| About this exercise |
Transcribe word for word the lines below from the line with "(126, 65) none" through the line with "(596, 453) none", ends included.

| Data extract |
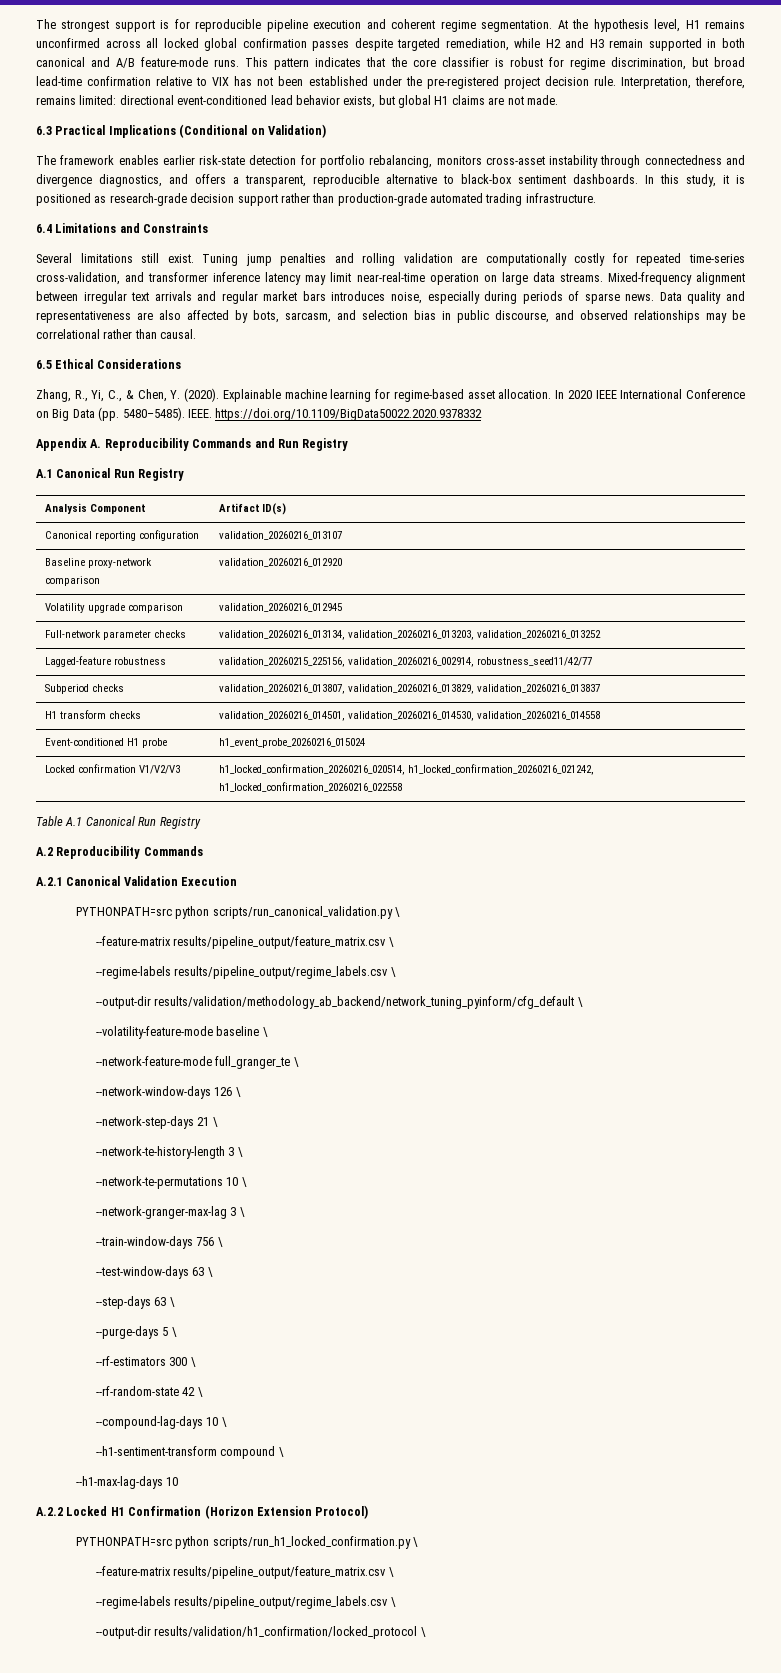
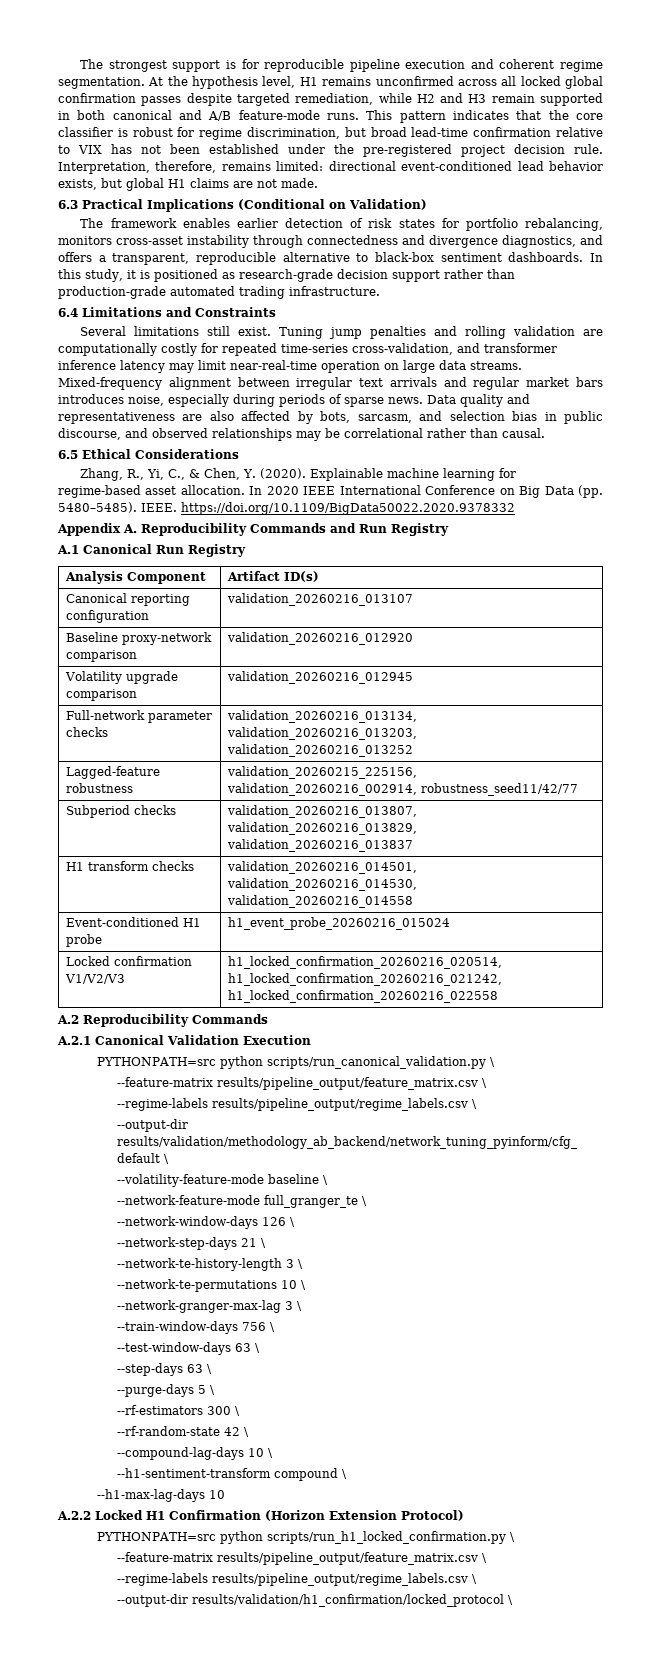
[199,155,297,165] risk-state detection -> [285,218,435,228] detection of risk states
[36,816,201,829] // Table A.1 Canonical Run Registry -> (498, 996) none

---

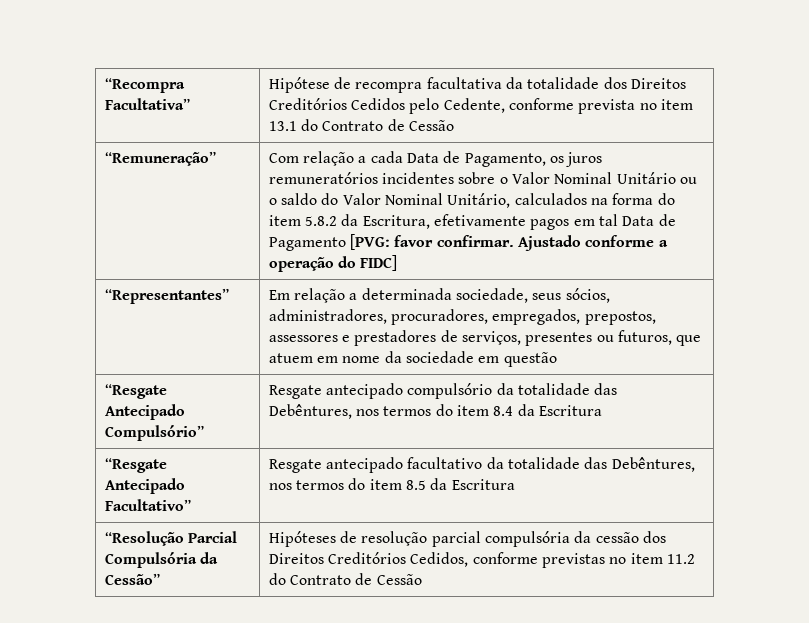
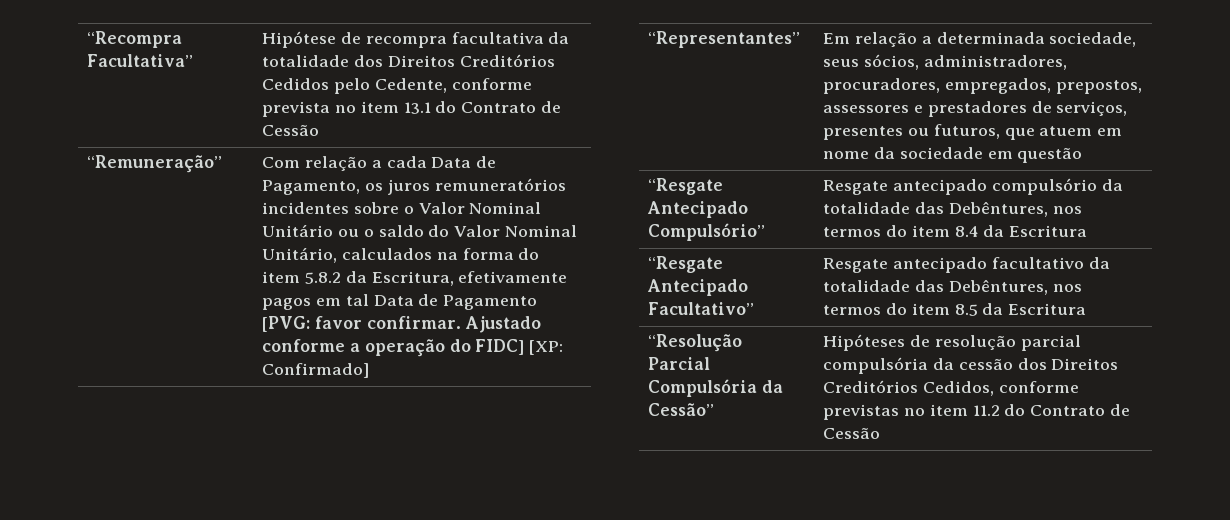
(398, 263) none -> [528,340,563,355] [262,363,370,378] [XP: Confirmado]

==

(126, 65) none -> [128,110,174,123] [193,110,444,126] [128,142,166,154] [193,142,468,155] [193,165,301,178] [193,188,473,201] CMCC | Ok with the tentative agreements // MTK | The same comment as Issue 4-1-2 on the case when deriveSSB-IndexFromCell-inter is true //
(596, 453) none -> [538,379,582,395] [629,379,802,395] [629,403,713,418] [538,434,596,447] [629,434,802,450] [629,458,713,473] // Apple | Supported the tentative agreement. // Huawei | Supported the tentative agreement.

| Your solution |
(126, 65) none -> [128,110,174,123] [193,110,444,126] [128,142,166,154] [193,142,468,155] [193,165,301,178] [193,188,473,201] CMCC | Ok with the tentative agreements // MTK | The same comment as Issue 4-1-2 on the case when deriveSSB-IndexFromCell-inter is true //
(596, 453) none -> [538,379,582,395] [629,379,802,395] [629,403,713,418] [538,434,596,447] [629,434,802,450] [629,458,713,473] // Apple | Supported the tentative agreement. // Huawei | Supported the tentative agreement.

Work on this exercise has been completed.